Friday, December 11, 2015

Don't tell my child she is cute.

It has been a couple of months since I updated our progress with L.  Things haven't changed much.  We are doing our best to help her have the desire to heal...but thus far we haven't seen much progress.  That is not to say that what we are doing isn't productive...as there is a TON of repetition needed in regards to kids with RAD.  She doesn't feel guilt or any kind of remorse for her actions.  Thus her learning curve is totally skewed.

My post today is about L's ability to feel love.

She can't.

So she replaces love with attention.

Now I know I've said this before.  However, at therapy last week, L looked at me (not in the eyes they avoid eye contact) and said, 

"I would rather have the attention of others, than your love." 

I had already known this.  But for her to verbalize it was somewhat shocking.

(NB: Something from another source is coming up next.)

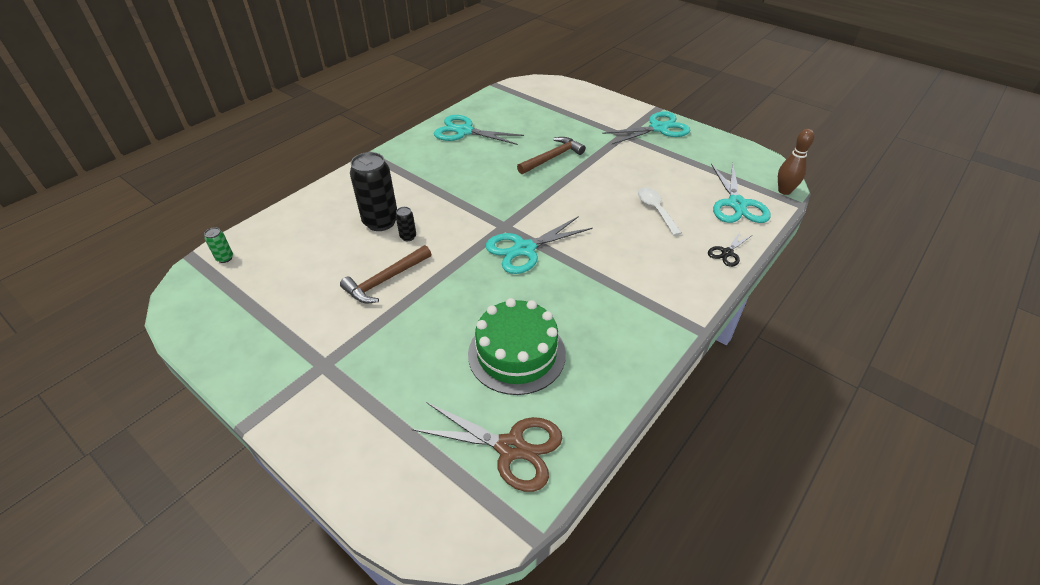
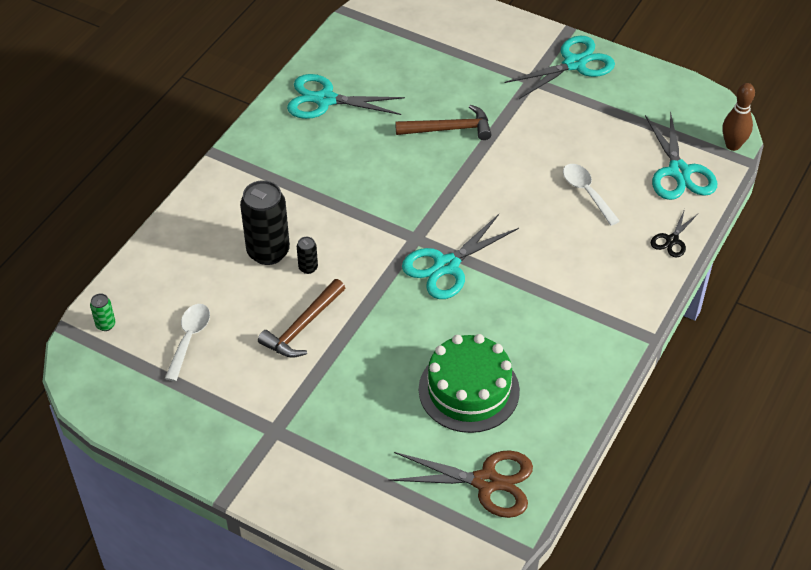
camera: 10 degrees left, 5 degrees up
brown hammer [517,137,585,174] -> brown hammer turned 45 degrees clockwise [395,105,492,140]
none -> white spoon [165,304,210,381]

What does this mean you may wonder.

In short it means, when L gets attention of any kind she feels fulfilled.

L literally lives for attention.

So when someone tells L how cute she is (this is the most common) she beams with joy because inside she is thinking, "I'm good, I don't need love."

When someone tells her they LOVE her hair or her bow or her dress or her big brown eyes, she thinks, "I'm good, I don't need love."

This is why we don't go out as a family.

Without fail, a few or many wonderful people who just don't know or don't understand, will look at L and tell her one or all of these things.

L now associates her worth with how cute she is.

As a seven year old, that doesn't seem too harmful.

But, it is.

She feels that she needs nothing else in life but people paying attention to her.

So when she is 17 and all she wants is attention...where will she go?

When she doesn't have a conscience or want to feel real, true love...where will she go?

I think we ALL know the answer to that.

Many, many RAD girls drop out of school, have teen pregnancies, and end up in jail or dead.

Many become prostitutes.

When she sees that her only worth comes from how cute she is...what else is she supposed to think?

This is why we don't go out.

I am protecting her from others...but mostly herself.

If we can help her see that her worth is not in her looks but in who she is, then slowly but surely she will hopefully desire to change, to heal, to want real, wonderful love.

So when you happen to see L, please don't tell her how cute she is.

If you must talk to her...tell her to keep working hard at her therapy.  Tell her that her family loves her.  Tell her that you pray for her to heal.

She will understand your lingo.  It is ALL I say to her.  She knows I love her.  And that scares her to death.

To anyone who has told her how cute she is...me included...don't feel bad.  We are all learning here.  We need you and your support.